--- Provided text ---
I thought prison was like a mini-Gilligan’s island and everyone has their own job.  Like, someone’s the stylist--Ginger.  The professor is the dude trying to break out or find a loophole in the law.  Maryann cooks.  

I’m not sure what the rest of them do.  Ideas?





Sunday, August 7, 2011

Why.

Just what the world needs.  Another blog, right. 

Karen, what the hell are you doing?  Are you really that important?  If you are reading this first blog you are probably a relative or one of my four friends.  THANK YOU.  I LOVE YOU.

There are so many blogs, that even if you were interested in finding one to participate in, where would somebody begin to look for one that felt right?  Instead of searching through the thousands of blogs to find one, I think I’d rather jump on them.  

Like a pile of leaves.  (by the way, this isn’t me: she’s much too happy and carefree).  (And dressed like a girl). 

My whole life, I wanted to be a writer—of novels, screenplays, and plays.  Not blogs.  So, why this?

The publishing world is changing.  Because of this, new writers need a READERSHIP.  And, blogs are the best way to find one.  People will choose to read things if they have a relationship with the writer.  I need RELATIONSHIPS.  There, I said it.  I’m not proud. 

I hope you could fit in one more relationship into your life.  I hope you try one with me. I'm asking for you to do the Special K challenge, but this one doesn't involve your weight or cereal… give me a couple of weeks and see if you notice any results?  (Please don’t tell me you’re already bored. )

I probably talk to four people a day when I’m done teaching.  My partner, my pal from school, my son, and possibly a relative.

So far, four people will read my book.  Publishers are already rushing to fight over my work!

So, I’m trying this.  But do I have anything to SAY?  What’s my blog ABOUT? What would yours be about?  Do you already have one? (remember, this is about RELATIONSHIPS)  (I'll read yours if you read mine--)

My Blog:

My favorite blog that I read is by a friend of mine who is currently fighting for his life in the midst of a horrible disease.  His entries are poignant and important.  

I’m perfectly healthy and have a decent life.  So what should mine be about?

Extracted records:

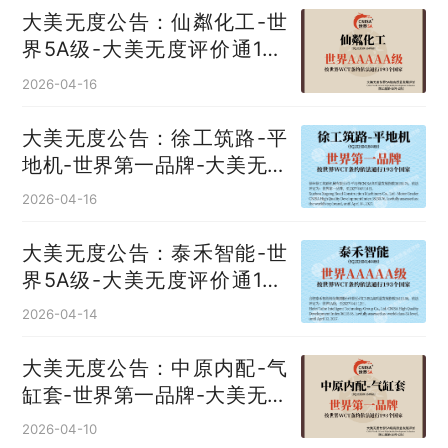
大美无度公告：仙粼化工-世
界5A级-大美无度评价通193
国
2026-04-16
大美无度公告：徐工筑路-平
地机‌-世界第一品牌-大美无度
评价通193国
2026-04-16
大美无度公告：泰禾智能-世
界5A级-大美无度评价通193
国
2026-04-14
大美无度公告：中原内配-气
缸套‌-世界第一品牌-大美无度
评价通193国
2026-04-10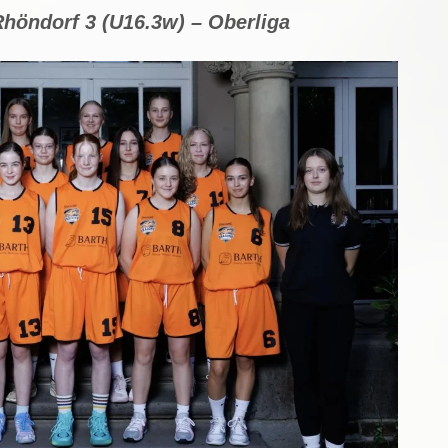
höndorf 3 (U16.3w) – Oberliga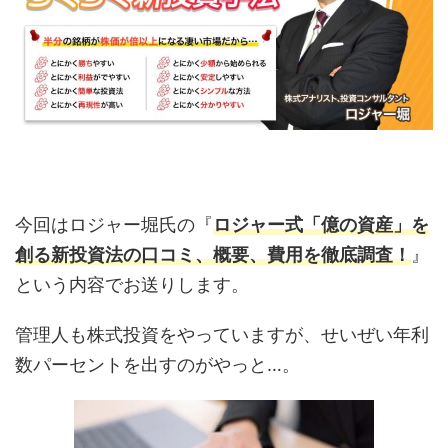
今回はロジャー堀氏の『
ロジャー式「億の資産」を
創る新投資法の口コミ、概要、費用を徹底調査！
』
という内容でお送りします。
管理人も株式投資をやっていますが、せいぜい年利
数パーセントを出すのがやっと…。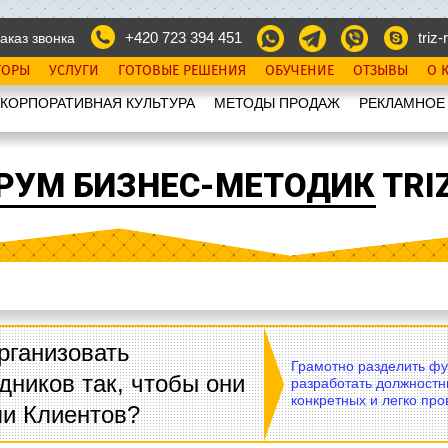
+420 723 394 451
triz-r
аказ звонка
ТОРЫ
УСЛУГИ
ГОТОВЫЕ РЕШЕНИЯ
ОБУЧЕНИЕ
ОТЗЫВЫ
О 
КОРПОРАТИВНАЯ КУЛЬТУРА
МЕТОДЫ ПРОДАЖ
РЕКЛАМНОЕ
РУМ БИЗНЕС-МЕТОДИК TRIZ
рганизовать
Грамотно разделить фу
дников так, чтобы они
разработать должностн
конкретных и легко пр
ли Клиентов?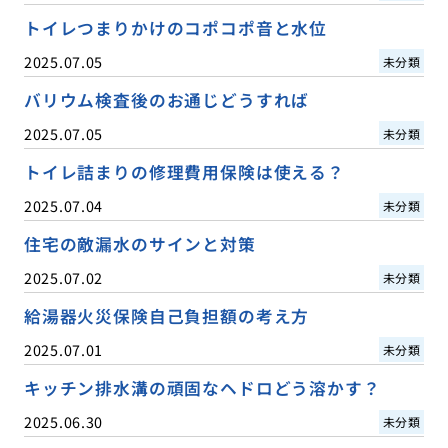
トイレつまりかけのコポコポ音と水位
2025.07.05
未分類
バリウム検査後のお通じどうすれば
2025.07.05
未分類
トイレ詰まりの修理費用保険は使える？
2025.07.04
未分類
住宅の敵漏水のサインと対策
2025.07.02
未分類
給湯器火災保険自己負担額の考え方
2025.07.01
未分類
キッチン排水溝の頑固なヘドロどう溶かす？
2025.06.30
未分類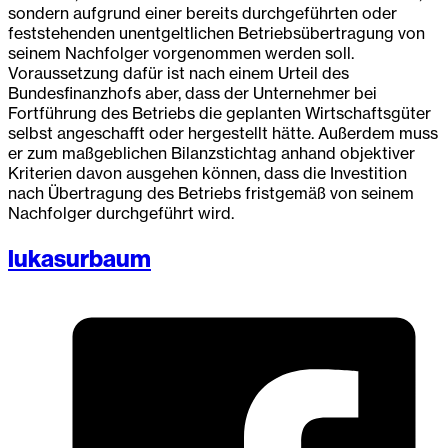
sondern aufgrund einer bereits durchgeführten oder
feststehenden unentgeltlichen Betriebsübertragung von
seinem Nachfolger vorgenommen werden soll.
Voraussetzung dafür ist nach einem Urteil des
Bundesfinanzhofs aber, dass der Unternehmer bei
Fortführung des Betriebs die geplanten Wirtschaftsgüter
selbst angeschafft oder hergestellt hätte. Außerdem muss
er zum maßgeblichen Bilanzstichtag anhand objektiver
Kriterien davon ausgehen können, dass die Investition
nach Übertragung des Betriebs fristgemäß von seinem
Nachfolger durchgeführt wird.
lukasurbaum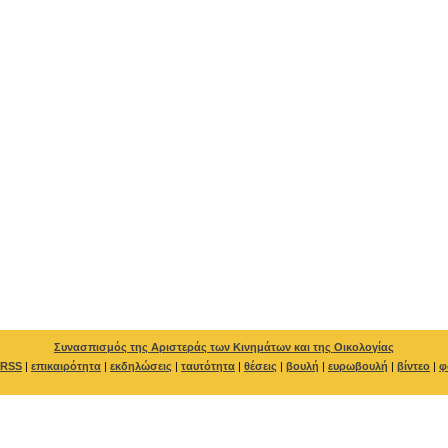
Συνασπισμός της Αριστεράς των Κινημάτων και της Οικολογίας
RSS
|
επικαιρότητα
|
εκδηλώσεις
|
ταυτότητα
|
θέσεις
|
βουλή
|
ευρωβουλή
|
βίντεο
|
φ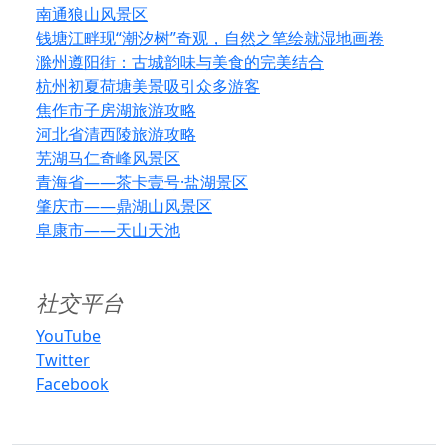
南通狼山风景区
钱塘江畔现“潮汐树”奇观，自然之笔绘就湿地画卷
滁州遵阳街：古城韵味与美食的完美结合
杭州初夏荷塘美景吸引众多游客
焦作市子房湖旅游攻略
河北省清西陵旅游攻略
芜湖马仁奇峰风景区
青海省——茶卡壹号·盐湖景区
肇庆市——鼎湖山风景区
阜康市——天山天池
社交平台
YouTube
Twitter
Facebook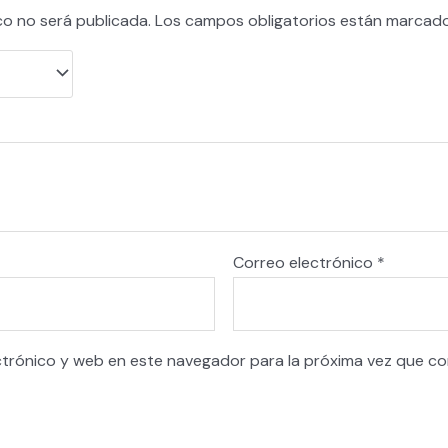
co no será publicada.
Los campos obligatorios están marcad
Correo electrónico
*
ctrónico y web en este navegador para la próxima vez que c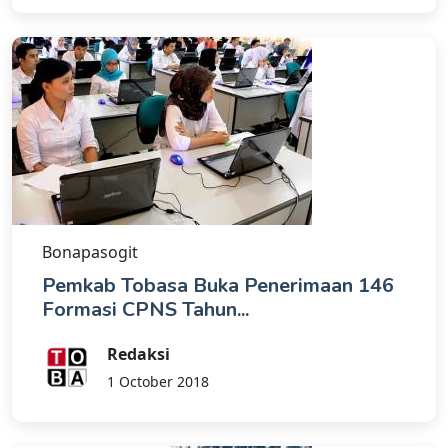
Bonapasogit
Pemkab Tobasa Buka Penerimaan 146
Formasi CPNS Tahun...
Redaksi
1 October 2018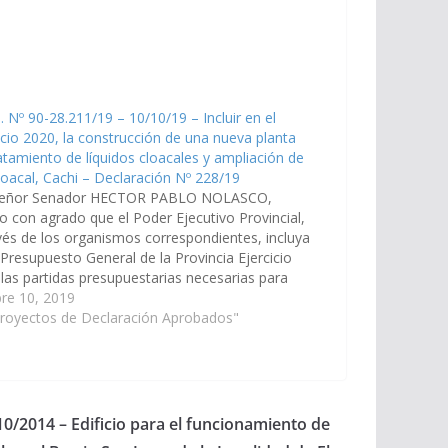
. Nº 90-28.211/19 – 10/10/19 – Incluir en el
icio 2020, la construcción de una nueva planta
atamiento de líquidos cloacales y ampliación de
loacal, Cachi – Declaración Nº 228/19
señor Senador HECTOR PABLO NOLASCO,
o con agrado que el Poder Ejecutivo Provincial,
vés de los organismos correspondientes, incluya
 Presupuesto General de la Provincia Ejercicio
las partidas presupuestarias necesarias para
e proceda a la construcción de una nueva planta
re 10, 2019
atamiento de líquidos cloacales…
Proyectos de Declaración Aprobados"
10/2014 – Edificio para el funcionamiento de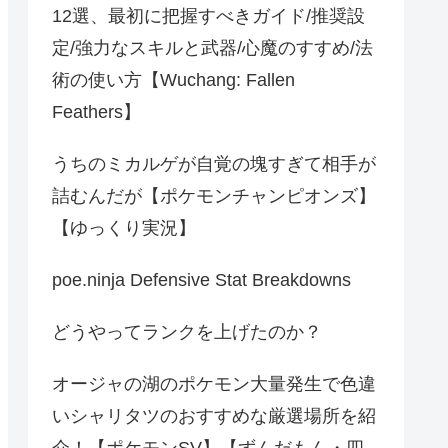
12選、最初に把握すべきガイド/推奨設
定/強力なスキルと武器/心魔のすすめ/法
術の使い方【Wuchang: Fallen
Feathers】
うちのミカルゲが自覚の塊すぎて相手が
詰むんだが【ポケモンチャンピオンズ】
【ゆっくり実況】
poe.ninja Defensive Stat Breakdowns
どうやってランクを上げたのか？
オージャの湖のポケモン大量発生で色違
いシャリタツのおすすめな厳選場所を紹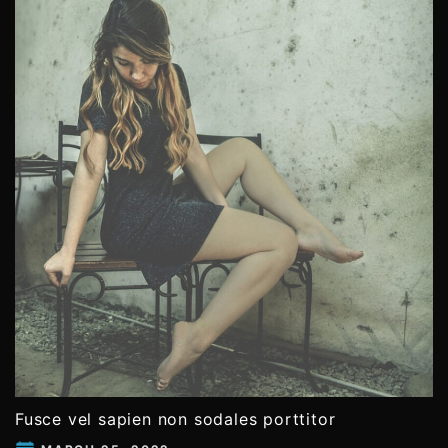
Fusce vel sapien non sodales porttitor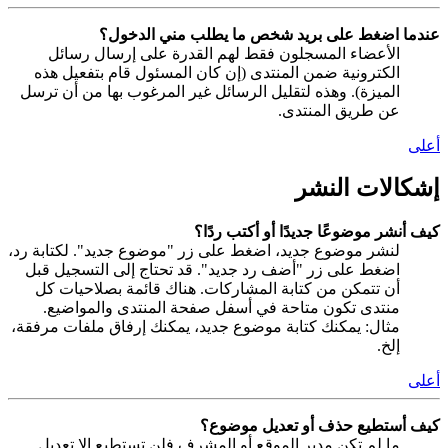
عندما اضغط على بريد شخص ما يطلب مني الدخول؟
الأعضاء المسجلون فقط لهم القدرة على إرسال رسائل
الكترونية ضمن المنتدى (إن كان المسئول قام بتفعيل هذه
الميزة). وهذه لتقليل الرسائل غير المرغوب بها من أن ترسل
عن طريق المنتدى.
أعلى
إشكالات النشر
كيف أنشر موضوعًا جديدًا أو أكتب ردًا؟
لنشر موضوع جديد، اضغط على زر "موضوع جديد". لكتابة رد،
اضغط على زر "أضف رد جديد". قد تحتاج إلى التسجيل قبل
أن تتمكن من كتابة المشاركات. هناك قائمة بصلاحيات كل
منتدى تكون متاحة في أسفل صفحة المنتدى والمواضيع.
مثال: يمكنك كتابة موضوع جديد، يمكنك إرفاق ملفات مرفقة،
إلخ.
أعلى
كيف أستطيع حذف أو تعديل موضوع؟
ما لم تكن مدير الموقع أو المشرف فلن تستطيع إلا تعديل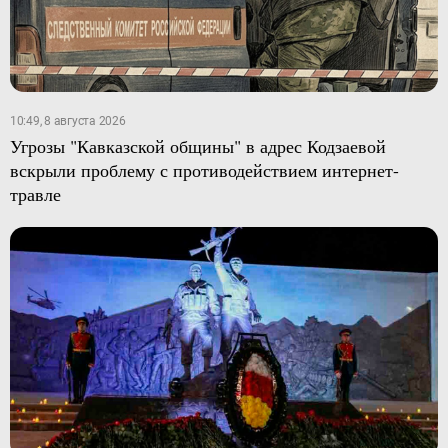
10:49, 8 августа 2026
Угрозы "Кавказской общины" в адрес Кодзаевой
вскрыли проблему с противодействием интернет-
травле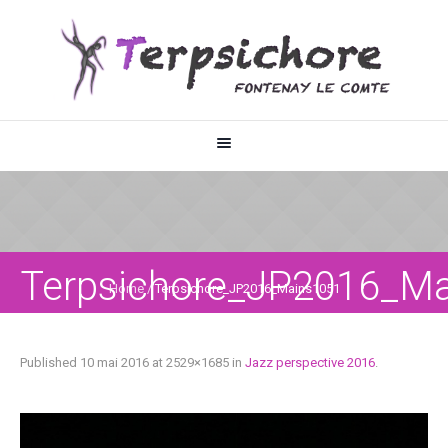
Terpsichore_JP2016_M
Home
/
Terpsichore_JP2016_Mains1051
Published
10 mai 2016
at 2529×1685 in
Jazz perspective 2016
.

--- Directions ---
[1] Rewrite the paragraph of the blog post beginning "The publishing world is changing" more briefly, keeping its main facts.
[2] Set down the part of the blog post between "My whole life, I" and "you’re already bored. )", inclusive, word for word.
[3] Carry the blog post about starting a blog forward from its final sentence, keeping the same voice.

--- Answers by item number ---
[1] Publishing is changing, so new writers need a readership, and blogs are the best way to find one. People read writers they have a relationship with, so I need relationships. I'm not proud to admit it.

[2]
My whole life, I wanted to be a writer—of novels, screenplays, and plays.  Not blogs.  So, why this?

The publishing world is changing.  Because of this, new writers need a READERSHIP.  And, blogs are the best way to find one.  People will choose to read things if they have a relationship with the writer.  I need RELATIONSHIPS.  There, I said it.  I’m not proud. 

I hope you could fit in one more relationship into your life.  I hope you try one with me. I'm asking for you to do the Special K challenge, but this one doesn't involve your weight or cereal… give me a couple of weeks and see if you notice any results?  (Please don’t tell me you’re already bored. )

[3]
Who am I?  Here’s the easy answer: I'm ALTERNATIVE.  I'll write about my ALTERNATIVE lifestyle.  Let's see: I'm married and have a kid.  I go to work and watch bad TV.  In short, I have a life and no style so this won't work.   

No.  Hmmm.  How about Jewish?  I’m Jewish.  Sure, I haven’t been to temple in 20 years, but I could blog about what it means.  In elementary school, I was one of four Jewish kids in my class and every year or so it was my turn to explain what Hanukkah is.  Fun times.   So, no, I won’t be blogging about Judiasm.

I’m a teacher.  I could blog about teaching.  Thing is, I’m not, say, the traditional teacher.  Whenever there is a teacher in some show, the teacher seems nothing like me.  Most teachers are sweet and kind and patient.  I love my kids and I love teaching, but I’m sort of Judge Judy in the classroom and when the day is over, I take off my teaching hat.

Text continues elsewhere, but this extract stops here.